§ AUSGEWÄHLTER TEXT:
________
Jedoch hat eine Hochzeit (und viele andere Events) im direkten Vergleich zu einem LARP ganz besondere Vorteile.  Der größte Vorteil ist eine relative Vorhersehbarkeit. Die Hochzeitszeremonie an sich ist eher ein Ritual als ein Event und daher sind die Abläufe immer dieselben.

Ein erfahrener Hochzeitsfotograf kennt die einzelnen Schritte des Rituals und kann sich im Vorfeld in die günstigste Position begeben. Auch ist die Geschwindigkeit, in der die einzelnen Abläufe geschehen, eher langsam und würdevoll, zusätzlich sind die Lichtbedingungen innerhalb eines Kirchengebäudes oder im Standesamt relativ konstant. Auf einem Feld-, Wald- und Wiesen-LARP kommen auf den Fotografen ganz besondere Herausforderungen zu:

§1.  Sei unsichtbar

Auf einem LARP ist für die Spieler nichts furchtbarer als ein Fotograf, der sich in den Vordergrund spielt und die Immersion der Spielenden nachhaltig stört. Du bist zwar vor Ort, um tolle Bilder zu machen, aber nicht auf Kosten des Spielflusses. Das bedeutet auch, dass Blitze, Reflektoren und dergleichen natürlich tabu sind. Ein gutes Zoomobjektiv (z.B. das Tamron 70-200 mm) hilft dir da sehr.

Ein Tipp: Ein guter Telekonverter macht aus deinem 200 mm-Objektiv ein 400 mm- Objektiv und kostet so um die 130,00 EUR. Die Lichtstärke halbiert sich zwar, aber das spielt im Hochsommer keine große Rolle.
________
§ ENTNOMMENE DATEN:
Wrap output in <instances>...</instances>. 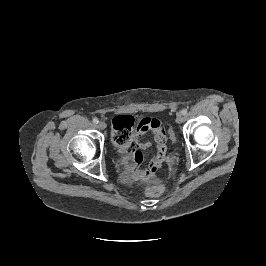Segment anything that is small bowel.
Listing matches in <instances>:
<instances>
[{
  "instance_id": "small-bowel-1",
  "label": "small bowel",
  "mask_w": 266,
  "mask_h": 266,
  "mask_svg": "<svg viewBox=\"0 0 266 266\" xmlns=\"http://www.w3.org/2000/svg\"><path fill=\"white\" fill-rule=\"evenodd\" d=\"M134 118L130 115H119L113 118L111 123V138L114 145L123 153H126L130 162L125 168V177L128 180H147L162 166L166 156L167 135L165 125L155 118L142 119L134 129ZM147 132L154 134L155 153L148 164L147 169H139L144 154L151 147L150 142L141 141V137Z\"/></svg>"
}]
</instances>
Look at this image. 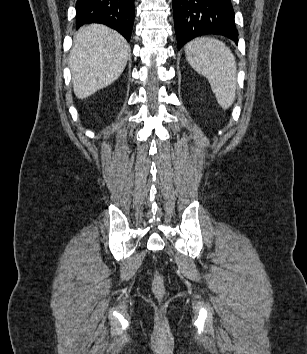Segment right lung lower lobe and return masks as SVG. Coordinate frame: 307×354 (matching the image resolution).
I'll return each mask as SVG.
<instances>
[{
  "instance_id": "1",
  "label": "right lung lower lobe",
  "mask_w": 307,
  "mask_h": 354,
  "mask_svg": "<svg viewBox=\"0 0 307 354\" xmlns=\"http://www.w3.org/2000/svg\"><path fill=\"white\" fill-rule=\"evenodd\" d=\"M77 28L102 23L130 40L134 20V0H77Z\"/></svg>"
}]
</instances>
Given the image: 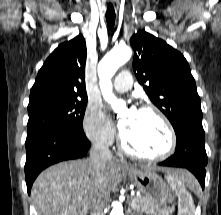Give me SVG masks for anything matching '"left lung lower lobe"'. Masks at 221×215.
<instances>
[{"mask_svg":"<svg viewBox=\"0 0 221 215\" xmlns=\"http://www.w3.org/2000/svg\"><path fill=\"white\" fill-rule=\"evenodd\" d=\"M175 133L177 137L175 153L159 165L188 169L196 176L202 189H204L207 154L202 123H184Z\"/></svg>","mask_w":221,"mask_h":215,"instance_id":"left-lung-lower-lobe-1","label":"left lung lower lobe"}]
</instances>
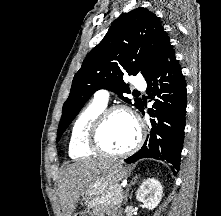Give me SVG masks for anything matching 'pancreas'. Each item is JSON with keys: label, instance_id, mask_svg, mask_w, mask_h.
<instances>
[{"label": "pancreas", "instance_id": "1", "mask_svg": "<svg viewBox=\"0 0 221 216\" xmlns=\"http://www.w3.org/2000/svg\"><path fill=\"white\" fill-rule=\"evenodd\" d=\"M122 200L123 195L121 187L113 185L100 197L94 199L92 205H121Z\"/></svg>", "mask_w": 221, "mask_h": 216}]
</instances>
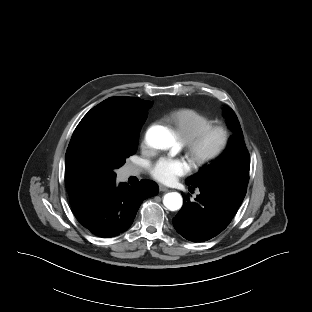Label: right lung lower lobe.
I'll use <instances>...</instances> for the list:
<instances>
[{"label": "right lung lower lobe", "mask_w": 312, "mask_h": 312, "mask_svg": "<svg viewBox=\"0 0 312 312\" xmlns=\"http://www.w3.org/2000/svg\"><path fill=\"white\" fill-rule=\"evenodd\" d=\"M155 182L142 180L135 186L112 181L73 210L77 220L99 237H113L127 230L141 203L157 195Z\"/></svg>", "instance_id": "1"}]
</instances>
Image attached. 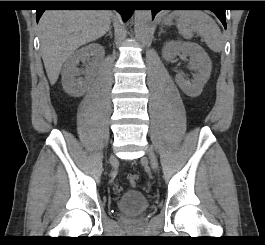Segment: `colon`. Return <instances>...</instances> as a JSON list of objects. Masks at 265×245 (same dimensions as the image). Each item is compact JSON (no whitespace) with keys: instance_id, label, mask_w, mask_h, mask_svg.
<instances>
[{"instance_id":"5ec220e1","label":"colon","mask_w":265,"mask_h":245,"mask_svg":"<svg viewBox=\"0 0 265 245\" xmlns=\"http://www.w3.org/2000/svg\"><path fill=\"white\" fill-rule=\"evenodd\" d=\"M138 178L139 177L136 174H131L128 176V180L131 184H135L137 182Z\"/></svg>"}]
</instances>
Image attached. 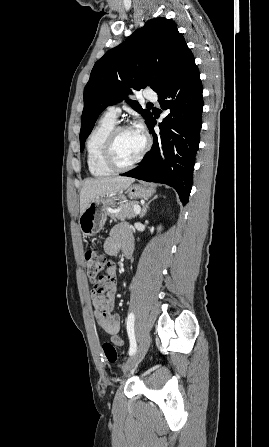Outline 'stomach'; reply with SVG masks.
I'll return each mask as SVG.
<instances>
[{
	"label": "stomach",
	"instance_id": "1",
	"mask_svg": "<svg viewBox=\"0 0 269 447\" xmlns=\"http://www.w3.org/2000/svg\"><path fill=\"white\" fill-rule=\"evenodd\" d=\"M124 190H126L125 194H128V198H150L155 192L152 184H145V182L133 184V186L124 188ZM124 190L114 192L112 198H109L110 194H103V196H98V198H95L93 202L88 204L86 210L79 218V227L85 237L99 233L106 222L108 206H115L113 196H119L122 200H126L125 196H123Z\"/></svg>",
	"mask_w": 269,
	"mask_h": 447
}]
</instances>
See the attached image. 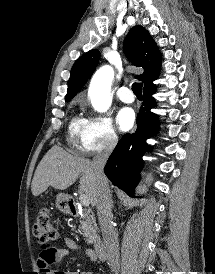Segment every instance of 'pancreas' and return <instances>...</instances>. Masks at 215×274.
<instances>
[{"label": "pancreas", "mask_w": 215, "mask_h": 274, "mask_svg": "<svg viewBox=\"0 0 215 274\" xmlns=\"http://www.w3.org/2000/svg\"><path fill=\"white\" fill-rule=\"evenodd\" d=\"M80 220L81 230L88 244L98 240L97 224L95 219L88 211H84Z\"/></svg>", "instance_id": "obj_1"}]
</instances>
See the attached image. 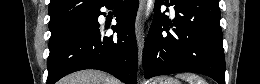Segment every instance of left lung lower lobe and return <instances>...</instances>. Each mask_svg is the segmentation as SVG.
<instances>
[{
    "label": "left lung lower lobe",
    "instance_id": "left-lung-lower-lobe-1",
    "mask_svg": "<svg viewBox=\"0 0 260 84\" xmlns=\"http://www.w3.org/2000/svg\"><path fill=\"white\" fill-rule=\"evenodd\" d=\"M163 3L155 2L154 20L144 46L145 77L195 72L225 84L218 0H166V6L174 5L173 22L160 12ZM168 25L174 28L169 31Z\"/></svg>",
    "mask_w": 260,
    "mask_h": 84
}]
</instances>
________
§ AUFGABEN:
A – Gib aus dem Text zur LARP-Fotografie den Abschnitt von „Auf einem LARP“ bis einschließlich „keine große Rolle.“ wortgetreu wieder.
B – Beantworte anhand des Textes zur LARP-Fotografie folgende Fragen:
(i) Worin besteht der größte Vorteil einer Hochzeit gegenüber einem LARP?
(ii) Welches Zoomobjektiv wird als Beispiel genannt?
(iii) Wie viel kostet ein guter Telekonverter ungefähr?
C – Schreibe den Text zur LARP-Fotografie im Anschluss an seinen letzten Satz weiter.

§ LÖSUNGEN:
A –
Auf einem LARP ist für die Spieler nichts furchtbarer als ein Fotograf, der sich in den Vordergrund spielt und die Immersion der Spielenden nachhaltig stört. Du bist zwar vor Ort, um tolle Bilder zu machen, aber nicht auf Kosten des Spielflusses. Das bedeutet auch, dass Blitze, Reflektoren und dergleichen natürlich tabu sind. Ein gutes Zoomobjektiv (z.B. das Tamron 70-200 mm) hilft dir da sehr.

Ein Tipp: Ein guter Telekonverter macht aus deinem 200 mm-Objektiv ein 400 mm- Objektiv und kostet so um die 130,00 EUR. Die Lichtstärke halbiert sich zwar, aber das spielt im Hochsommer keine große Rolle.

B –
(i) In einer relativen Vorhersehbarkeit.
(ii) Das Tamron 70-200 mm.
(iii) Um die 130,00 EUR.

C –
§2. Sei eins mit den Spielfluss

LARP untersteht seinen eigenen Regeln und Gesetzen. Fünf Minuten werden in schöner Regelmäßigkeit mal zu einer halben Stunde. Den Protagonisten kommt immer etwas in die Quere. Doch wenn der Fotograf ein offenes Ohr hat, dann bekommt er gute Hinweise, wo sich eine spannende Szene abspielen wird. Auch gibt es relativ homogene Zeiten, an denen wenig passiert – wie beispielsweise in der brütenden Mittagssonne. Natürlich explodiert dann die Aktivität, sobald die Mittagshitze ein wenig erträglicher geworden ist. Ab einer gewissen Uhrzeit sollte man ein lichtstarkes Objektiv in der Tasche haben (und sei es nur das „Pancake“ – 50 mm f1.8 für rund 130,00 EUR)

Als Fotograf ist es sinnvoll, sich im Vorfeld das Plotbuch aushändigen zu lassen, so ist es leichter, einzelne Szenen im Gesamtkontext zuzuordnen. Dadurch kann man gut beurteilen, wo und wann etwas Spannendes geschehen wird. Wenn es dann losgeht, darfst du natürlich nicht im Wege stehen. Spielfluss geht vor Bilder! Wenn du früher als die Spieler an einer Plotlocation bist und dort schon NSCs warten, mach ein paar schöne Bilder von den Mädels und Jungs, die freuen sich und die Zeit geht schneller herum. Auch ist es eine gute Idee, im Vorfeld zu gucken, wo du dich möglichst ungestört hinstellen kannst, wo der Hintergrund hübsch ist und von wo du die Sonne im Rücken hast.

Hinweis: Ich fotografiere mit Canon, daher beziehen sich meine direkten Empfehlungen auf diese Marke.

§3 Jeder hat das Recht auf sein Foto

Als LARP-Fotograf bist du in erster Linie Dienstleister des Veranstalters (auch wenn du ehrenamtlich arbeitest) und in zweiter Linie Künstler. Natürlich möchte jeder LARP-Fotograf die krassesten Szenen und Gewandungen einfangen und das soll er auch, sollte dabei aber nicht die kleinen Szenen vergessen.

Jeder freut sich über sein Bild, seine Erinnerung von der Con. Auch wenn die Gewandung gegebenenfalls noch nicht so ausgefeilt ist wie andere Standards, sollte das kein Hindernis sein, trotzdem ein Foto zu machen. Natürlich wird jeder Fotograf auf einer Veranstaltung, durchaus auch unbewusst, seine Lieblinge haben, aber ein Blick jenseits des Suchers bringt dir viele Sympathien. Es kostet dich ja so gut wie keine Ressourcen.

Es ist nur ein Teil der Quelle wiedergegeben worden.